Positivem Ausblick für Aktienmärkte stehen politische Risiken gegenüber

Für den US-Aktienmarkt müssen insgesamt die Vorteile eines höheren Wirtschaftswachstums gegen den Druck der steigenden Löhne abgewogen werden. Auch in diesem Zusammenhang ist der Umfang von Trumps Plänen entscheidend: eine nachhaltige fiskalische Expansion von etwa drei Prozent jährlich ist so hoch, dass sie eine Erholung der Reallöhne erlauben würde, während zugleich das Gewinnwachstum beschleunigt würde. Sollte auch nur annähernd ein solches Szenario erreicht werden, könnte dies zu weiteren beträchtlichen Kursanstiegen im Aktienmarkt führen. Während einige Sektoren unter einer Aufwertung des Dollar leiden würden, ist die Währungsentwicklung insgesamt ein positiver Faktor für US-Investitionen von Anlegern aus Europa. Außerdem wäre das stärkere Wirtschaftswachstum in den USA in Verbindung mit der verbesserten Wettbewerbsfähigkeit aufgrund des schwachen Euro ein großer Vorteil für Investitionen in Europa. Überdies dürfte sich der Schaden durch Protektionismus in Grenzen halten, wenn sich die oben aufgeführten Argumente als richtig erweisen.

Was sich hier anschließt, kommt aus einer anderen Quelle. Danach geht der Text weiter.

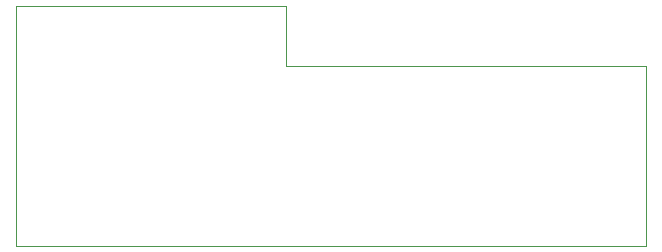
<source format=gbr>
G04 #@! TF.GenerationSoftware,KiCad,Pcbnew,5.0.2+dfsg1-1*
G04 #@! TF.CreationDate,2021-01-06T22:48:14+01:00*
G04 #@! TF.ProjectId,esp_12e_proto_board,6573705f-3132-4655-9f70-726f746f5f62,B*
G04 #@! TF.SameCoordinates,Original*
G04 #@! TF.FileFunction,Profile,NP*
%FSLAX46Y46*%
G04 Gerber Fmt 4.6, Leading zero omitted, Abs format (unit mm)*
G04 Created by KiCad (PCBNEW 5.0.2+dfsg1-1) date Wed 06 Jan 2021 10:48:14 PM CET*
%MOMM*%
%LPD*%
G01*
G04 APERTURE LIST*
%ADD10C,0.025400*%
G04 APERTURE END LIST*
D10*
X175260000Y-111760000D02*
X175260000Y-96520000D01*
X121920000Y-111760000D02*
X175260000Y-111760000D01*
X121920000Y-91440000D02*
X121920000Y-111760000D01*
X144780000Y-91440000D02*
X121920000Y-91440000D01*
X144780000Y-96520000D02*
X144780000Y-91440000D01*
X175260000Y-96520000D02*
X144780000Y-96520000D01*
M02*

</source>
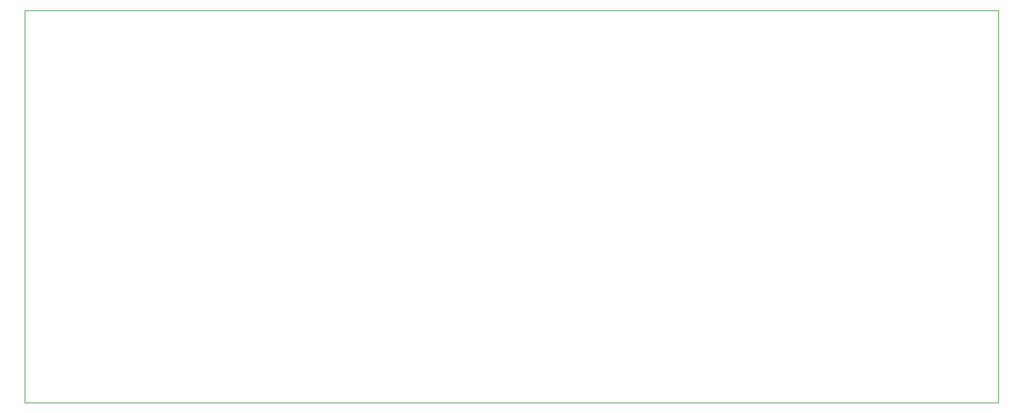
<source format=gbr>
%TF.GenerationSoftware,KiCad,Pcbnew,8.0.0-1.fc39*%
%TF.CreationDate,2024-03-15T22:49:02+01:00*%
%TF.ProjectId,pulsarPCB,70756c73-6172-4504-9342-2e6b69636164,rev?*%
%TF.SameCoordinates,Original*%
%TF.FileFunction,Profile,NP*%
%FSLAX46Y46*%
G04 Gerber Fmt 4.6, Leading zero omitted, Abs format (unit mm)*
G04 Created by KiCad (PCBNEW 8.0.0-1.fc39) date 2024-03-15 22:49:02*
%MOMM*%
%LPD*%
G01*
G04 APERTURE LIST*
%TA.AperFunction,Profile*%
%ADD10C,0.100000*%
%TD*%
G04 APERTURE END LIST*
D10*
X141000000Y-16800000D02*
X268000000Y-16800000D01*
X268000000Y-68000000D01*
X141000000Y-68000000D01*
X141000000Y-16800000D01*
M02*

</source>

Ein Risiko dieser Prognose liegt darin, dass die europäischen Reallöhne stagnieren, während die Einfuhrpreise steigen. Aufgrund der dann offenkundig durch die USA verursachten Arbeitsplatzverluste würde sich Unmut breit machen, auch wenn die tatsächliche Anzahl eher gering wäre. Die wirtschaftspolitische Reaktion darauf aber wäre im Endeffekt eine Übernahme der ‚Trumponomics’ mit der Aufhebung der fiskalpolitischen Sparmaßnahmen und großen neuen Ausgabenprogrammen, die durch billiges Geld finanziert würden. Die Gefahr aber ist, dass die Denkweisen des politischen Establishments so festgefahren sind, dass schließlich nur politische Kräfte von außen den Wandel herbeiführen können. Mit den anstehenden Wahlen in Frankreich und Deutschland im nächsten Jahr und wichtigen Abstimmungen in vielen anderen Ländern bleiben die politischen Risiken für Investoren in Europa hoch.